Factors Influencing Duration

Duration due to hematuria caused by trauma or exercise depends on whether the job requirements are physically strenuous. For hematuria due to a urinary tract infection, length of disability may depend on the availability of convenient restroom facilities and the ability to take frequent breaks.

Medical Codes

ICD-9-CM:
599.70 - Hematuria, unspecified
599.71 - Gross hematuria
599.72 - Microscopic hematuria

Diagnosis

History: Concomitant symptoms vary according to the underlying cause of the hematuria. The individual may report seeing blood in the urine or experiencing pain on urination; however, the bleeding is usually painless. A fever, rash, or lower abdominal pain may also be present. Frequent urination may later change to urinary retention. Recent trauma to the abdomen, back, or flank may be reported.
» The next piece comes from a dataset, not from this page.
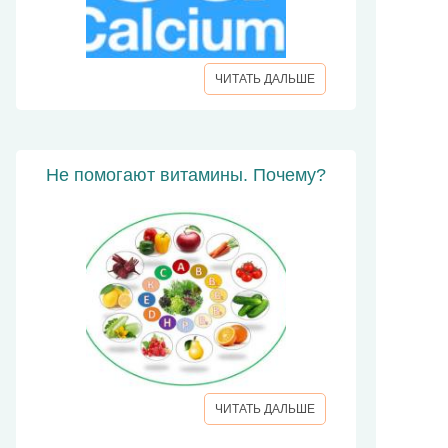
ЧИТАТЬ ДАЛЬШЕ
Не помогают витамины. Почему?
ЧИТАТЬ ДАЛЬШЕ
Physical exam: The blood may be clearly visible as the urine comes out red; small amounts of blood may give the urine a cloudy or smoky appearance; or blood may not be visible at all except under a microscope. Fever, rash, or elevated blood pressure (hypertension) may be present. A mass in the abdomen or pelvic region may be apparent upon applying pressure to the abdominal area (palpation).

Tests: Diagnostic tests include a urinalysis and urine culture. Urine samples should be carefully collected in sequential portions (known as aliquots) to help isolate the potential source of bleeding. For example, hematuria in the first voided aliquot indicates that the bleeding may originate from the urethra and/or the prostate. In addition to red blood cells, a urinalysis may reveal white blood cells indicative of a urinary tract infection. An analysis of chemical components may reveal the presence of variable amounts of protein (proteinuria), which may be a sign of poor kidney function. Groups of cells and debris molded together in the shape of the kidneys' tiny filtering tubes (casts) can signal kidney disease. High levels of wastes filtered out from the blood and usually excreted by the kidneys through the urine may be detected by analyzing a blood specimen and is additional evidence of kidney disease.

The presence of cysts, stones, or tumors can be detected through images of the urinary tract using ultrasound or computed tomography (CT) scan. Intravenous pyelography (IVP) follows the route of a dye through the urinary tract using x-ray imaging and gives important information about the kidneys, ureters, and bladder. Angiography is a procedure that enables the vessels in the kidneys to be seen on film after they have been filled with a substance that shows up on x-ray (contrast medium); angiography can also be done with CT (CT angiography [CTA]) or magnetic resonance imaging (MRI) (magnetic resonance angiography [MRA]). Direct examination of the bladder and ureters may be achieved using a fiber-optic instrument inserted through the urethra (cystoscopy and ureteroscopy).